- Born: November 26, 1929 (age 95) Fuzhou, Fujian, China
- Occupation: Parasitologist

= Tang Chongti =

Chinese biologist

Tang Chongti (唐崇惕; born November 26, 1929) is a Chinese parasitologist and professor of Xiamen University. In 1991, she was elected as an academician of the Chinese Academy of Sciences. She is mainly engaged in research on pathogenic developmental biology, epidemiology, and prevention of zoonotic parasitic diseases.

== Life ==
Tang was born on November 26, 1929, in Fuzhou, Fujian, China. She entered Fujian Union College (now Fujian Normal University) in 1949 and graduated from the Biology Department in 1954 with a bachelor's degree. After graduation, she was assigned to teach at the Department of Biology in East China Normal University. Impacted by the Cultural Revolution, East China Normal University was suspended in 1970, and Tang was sent to work in Shajiang Commune, Xiapu County. In 1972, she was transferred to Xiamen University. Since 1980, she has served as the deputy director of the Parasitology Laboratory of Xiamen University. She was promoted to assistant professor in 1981, qualified as a doctoral thesis advisor in 1985, and promoted to full professor in 1986. In the same year she was promoted to full professor, Tang began research on hepatic hydatids. In 1991, she was elected as a member of the Chinese Science and Technology Committee of the Ministry of Education. In the same year, she was also elected as an academician of the Chinese Academy of Sciences. Since 1995, Tang has been the director of the Parasitology Laboratory of Xiamen University. In 2010, she began to serve as the director of the Academic Committee of the Key Laboratory of Animal Parasites in Gansu Province.

== Honors ==
In 1978, Tang was awarded the Science and Technology Achievement Award of the China Science Conference, and in 1980 she was awarded the Second Prize of Science and Technology by the Fujian Provincial People's Government.

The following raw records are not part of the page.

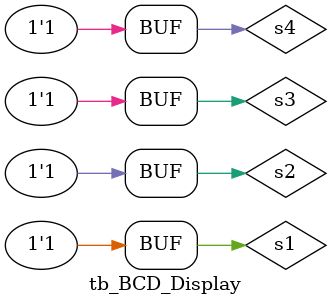
<source format=v>
`timescale 1ns / 1ps

module tb_BCD_Display;

    reg s1;
    reg s2;
    reg s3;
    reg s4;
    wire a;
    wire b;
    wire c;
    wire d;
    wire e;
    wire f;
    wire g;
    wire AN0;
    wire AN1;
    wire AN2;
    wire AN3;
    
    BCD_Display uut(
      .s1(s1),
      .s2(s2),
      .s3(s3),
      .s4(s4),
      .a(a),
      .b(b),
      .c(c),
      .d(d),
      .e(e),
      .f(f),
      .g(g),
      .AN0(AN0),
      .AN1(AN1),
      .AN2(AN2),
      .AN3(AN3)   
    );
    
    initial begin
    
        s1 = 0;
        s2 = 0;
        s3 = 0;
        s4 = 0;
        
        #50
        
        s1 = 0;
        s2 = 0;
        s3 = 0;
        s4 = 0;
        #50
        if ( s1 != 1'b0 || s2 != 1'b0 || s3 != 1'b0 || s4 != 1'b0 || a != 1'b1 || b != 1'b1 || c != 1'b1 || d != 1'b1 || e != 1'b1 || f != 1'b1 || g != 1'b0 )
            $display ("Result is wrong");
            
        s1 = 0;
        s2 = 0;
        s3 = 0;
        s4 = 1;
        #50
        if ( s1 != 1'b0 || s2 != 1'b0 || s3 != 1'b0 || s4 != 1'b1 || a != 1'b0 || b != 1'b1 || c != 1'b1 || d != 1'b0 || e != 1'b0 || f != 1'b0 || g != 1'b0 )
            $display ("Result is wrong");  
        
         s1 = 0;
         s2 = 0;
         s3 = 1;
         s4 = 0;
         #50
         if ( s1 != 1'b0 || s2 != 1'b0 || s3 != 1'b1 || s4 != 1'b0 || a != 1'b1 || b != 1'b1 || c != 1'b0 || d != 1'b1 || e != 1'b1 || f != 1'b0 || g != 1'b1 )
              $display ("Result is wrong");           
         
         s1 = 0;
         s2 = 0;
         s3 = 1;
         s4 = 1;
         #50
         if ( s1 != 1'b0 || s2 != 1'b0 || s3 != 1'b1 || s4 != 1'b1 || a != 1'b1 || b != 1'b1 || c != 1'b1 || d != 1'b1 || e != 1'b0 || f != 1'b0 || g != 1'b1 )
              $display ("Result is wrong");  
        
         s1 = 0;
         s2 = 1;
         s3 = 0;
         s4 = 0;
         #50
         if ( s1 != 1'b0 || s2 != 1'b1 || s3 != 1'b0 || s4 != 1'b0 || a != 1'b0 || b != 1'b1 || c != 1'b1 || d != 1'b0 || e != 1'b0 || f != 1'b1 || g != 1'b1 )
                $display ("Result is wrong"); 
                           
         s1 = 0;
         s2 = 1;
         s3 = 0;
         s4 = 1;
         #50
         if ( s1 != 1'b0 || s2 != 1'b1 || s3 != 1'b0 || s4 != 1'b1 || a != 1'b1 || b != 1'b0 || c != 1'b1 || d != 1'b1 || e != 1'b0 || f != 1'b1 || g != 1'b1 )
                $display ("Result is wrong");
                                        
                                        
         s1 = 0;
         s2 = 1;
         s3 = 1;
         s4 = 0;
         #50
         if ( s1 != 1'b0 || s2 != 1'b1 || s3 != 1'b1 || s4 != 1'b0 || a != 1'b1 || b != 1'b0 || c != 1'b1 || d != 1'b1 || e != 1'b1 || f != 1'b1 || g != 1'b1 )
             $display ("Result is wrong");                             
             
         s1 = 0;
         s2 = 1;
         s3 = 1;
         s4 = 1;
         #50
         if ( s1 != 1'b0 || s2 != 1'b1 || s3 != 1'b1 || s4 != 1'b1 || a != 1'b1 || b != 1'b1 || c != 1'b1 || d != 1'b0 || e != 1'b0 || f != 1'b0 || g != 1'b0 )
            $display ("Result is wrong"); 
         
         s1 = 1;
         s2 = 0;
         s3 = 0;
         s4 = 0;
         #50
         if ( s1 != 1'b1 || s2 != 1'b0 || s3 != 1'b0 || s4 != 1'b0 || a != 1'b1 || b != 1'b1 || c != 1'b1 || d != 1'b1 || e != 1'b1 || f != 1'b1 || g != 1'b1 )
            $display ("Result is wrong");     
            
         s1 = 1;
         s2 = 0;
         s3 = 0;
         s4 = 1;
         #50
         if ( s1 != 1'b1 || s2 != 1'b0 || s3 != 1'b0 || s4 != 1'b1 || a != 1'b1 || b != 1'b1 || c != 1'b1 || d != 1'b0 || e != 1'b0 || f != 1'b1 || g != 1'b1 )
            $display ("Result is wrong");
            
         s1 = 1;
         s2 = 0;
         s3 = 1;
         s4 = 0;
         #50
         if ( s1 != 1'b1 || s2 != 1'b0 || s3 != 1'b1 || s4 != 1'b0 || a != 1'b0 || b != 1'b0 || c != 1'b0 || d != 1'b0 || e != 1'b0 || f != 1'b0 || g != 1'b0 )
            $display ("Result is wrong"); 
                      
                      
        s1 = 1;
        s2 = 0;
        s3 = 1;
        s4 = 1;
        #50
        if ( s1 != 1'b1 || s2 != 1'b0 || s3 != 1'b1 || s4 != 1'b0 || a != 1'b0 || b != 1'b0 || c != 1'b0 || d != 1'b0 || e != 1'b0 || f != 1'b0 || g != 1'b0 )
            $display ("Result is wrong");  
            
        s1 = 1;
        s2 = 1;
        s3 = 0;
        s4 = 0;
        #50
        if ( s1 != 1'b1 || s2 != 1'b1 || s3 != 1'b0 || s4 != 1'b0 || a != 1'b0 || b != 1'b0 || c != 1'b0 || d != 1'b0 || e != 1'b0 || f != 1'b0 || g != 1'b0 )
                         $display ("Result is wrong");
        
        s1 = 1;
        s2 = 1;
        s3 = 0;
        s4 = 1;
        #50
        if ( s1 != 1'b1 || s2 != 1'b1 || s3 != 1'b0 || s4 != 1'b0 || a != 1'b0 || b != 1'b0 || c != 1'b0 || d != 1'b0 || e != 1'b0 || f != 1'b0 || g != 1'b0 )
                                              $display ("Result is wrong");

        s1 = 1;
        s2 = 1;
        s3 = 1;
        s4 = 0;
        #50
        if ( s1 != 1'b1 || s2 != 1'b1 || s3 != 1'b0 || s4 != 1'b0 || a != 1'b0 || b != 1'b0 || c != 1'b0 || d != 1'b0 || e != 1'b0 || f != 1'b0 || g != 1'b0 )
                                                                   $display ("Result is wrong");
        
        s1 = 1;
        s2 = 1;
        s3 = 1;
        s4 = 1;
        #50
        if ( s1 != 1'b1 || s2 != 1'b1 || s3 != 1'b0 || s4 != 1'b0 || a != 1'b0 || b != 1'b0 || c != 1'b0 || d != 1'b0 || e != 1'b0 || f != 1'b0 || g != 1'b0 )
                                                                                        $display ("Result is wrong");
        
                                                                                                                     
         end   
endmodule

</source>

In 1982, 1988 and 1990, Tang won the third prize, third prize and fourth prize, respectively, of the State Natural Science Award. In 1986, Tang was awarded the title of "Young Expert with Outstanding Contributions." The following year, she was awarded the May 1st Medal of Fujian Province and the title of "March 8" Red Bannerman in Fujian Province. In 1988, she won the first prize of scientific and technological progress awarded by the State Education Commission. In 1995, she was awarded both the National "March 8" Red Bannerman title and the title of National Education System Model Worker. In 2001, she was awarded the title of National Teacher Ethics Outstanding Individual.